Deborah Made Wicks and Then Judged All of Israel
Deborah earned her authority by making wicks for the Tabernacle. Under an open sky she judged, led an army to victory, and was mourned for seventy days.
Table of Contents
What She Did Before Anyone Knew Her Name
The verse in Judges says she sat under the palm tree of Deborah, between Ramah and Bethel, and Israel came up to her for judgment. The rabbis who read this verse could not leave the palm tree alone. Why outside? Why specifically a palm tree? Why a tree that was hers, named for her, as if she had been there long enough that the tree had taken on her identity?
Rabbi Itzchak, from the house of Rabbi Ami, gave an answer that starts not with the tree but with the Tabernacle. Before Deborah was a judge, before she was a prophetess, before anyone outside her household knew who she was, she made wicks. Wicks for the lamps of the sanctuary, thick wicks that would burn long and steadily and send their light far into the interior of the holy place. She made them with particular care, making them broader than they needed to be, because she wanted the light to spread.
The act was small. No one was recording it. It was not the kind of work that generates a reputation. But the tradition traces a line from those wicks to the palm tree to the battlefield: it was the character expressed in making those wicks, the attention to light and its distribution, the desire to cast light beyond what was strictly required, that produced the authority she later carried. You cannot sit under a palm tree dispensing justice to a whole nation without having done something that shaped you for it. She made wicks. The wicks were the beginning.
The Land in the Dark
The time of Deborah was, by the tradition's accounting, a particularly dark one. Barak, the general she would select to lead Israel's army, is described in Louis Ginzberg's synthesis as a man of limited intellectual gifts, living in a period singularly deficient in scholars. He carried torches for the sanctuary at Deborah's suggestion, earning the name Lapidoth, meaning flames, but his contribution was more physical than strategic. He was a man who would not go to battle without Deborah beside him. This was not cowardice in the tradition's reading, but a recognition of where the actual authority resided.

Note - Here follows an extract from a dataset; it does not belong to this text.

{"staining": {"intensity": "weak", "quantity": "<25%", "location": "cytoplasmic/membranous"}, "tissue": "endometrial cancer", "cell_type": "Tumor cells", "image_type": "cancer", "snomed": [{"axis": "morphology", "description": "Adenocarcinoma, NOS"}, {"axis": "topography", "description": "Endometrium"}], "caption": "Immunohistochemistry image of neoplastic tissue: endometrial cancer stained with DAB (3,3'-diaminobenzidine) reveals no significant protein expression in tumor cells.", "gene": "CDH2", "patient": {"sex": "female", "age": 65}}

The Canaanite general Sisera had nine hundred iron chariots and twenty years of dominance over Israel. Deborah summoned Barak, delivered the divine command, and told him how the battle would end before he marched. She told him Sisera would fall to a woman's hand. Barak asked her to come, and she came, and the battle unfolded exactly as she had described it. Sisera fled on foot. The woman whose hand received him was Yael, not Deborah, but the prophecy was exact.
The Song and the Silence After
When Sisera was dead, Deborah and Barak sang. The Song of Deborah, one of the oldest texts in the Hebrew Bible, is a celebration that mixes the divine and the military with the specificity of someone who was present: the stars fighting from heaven against Sisera's chariots, the river Kishon sweeping the bodies away, Yael in the tent with the tent peg, Sisera's mother at the window waiting for a son who would not come home.
Afterward, the land was quiet for forty years. Then Deborah died, and the mourning lasted seventy days. The whole nation held the period of grief: men, women, adults, children. For seven years after the victory, the land had known peace, and then the peace frayed, and by the time Deborah died it was already beginning to come apart. The mourning was not only for a woman. It was for the stability she had held in place by being exactly what she was.
Two Deborahs and One Oak
There is another Deborah in Genesis, older, and she shares a burial tree with the prophetess. In Genesis 35, when Jacob is returning home through Canaan, we are told that Deborah, Rebecca's nurse, died and was buried under an oak near Bethel. Jacob named the tree Alon Bakhut, the Oak of Weeping. But Bakhut means weeping in a doubled form, and the rabbis asked what the doubled weeping was for.
One tradition: the death of Rebecca herself came in the same period, and Jacob was weeping for two women at once, the nurse and his mother, two losses that arrived together. The same tree held both griefs. Another tradition: in Greek, the word that corresponds to the Hebrew root of Bakhut means something different, and when you press the letters, you find the word for teacher, for guardian, for the one who carries knowledge from one generation forward into the next. The Oak of Weeping was also the Oak of Those Who Teach.
The prophetess Deborah, centuries later, judged Israel under her own tree, a palm rather than an oak, but the image holds: a woman established in a fixed location, available to any who needed her, carrying authority that had been built slowly over years of small, careful acts, sitting under a tree that bore her name.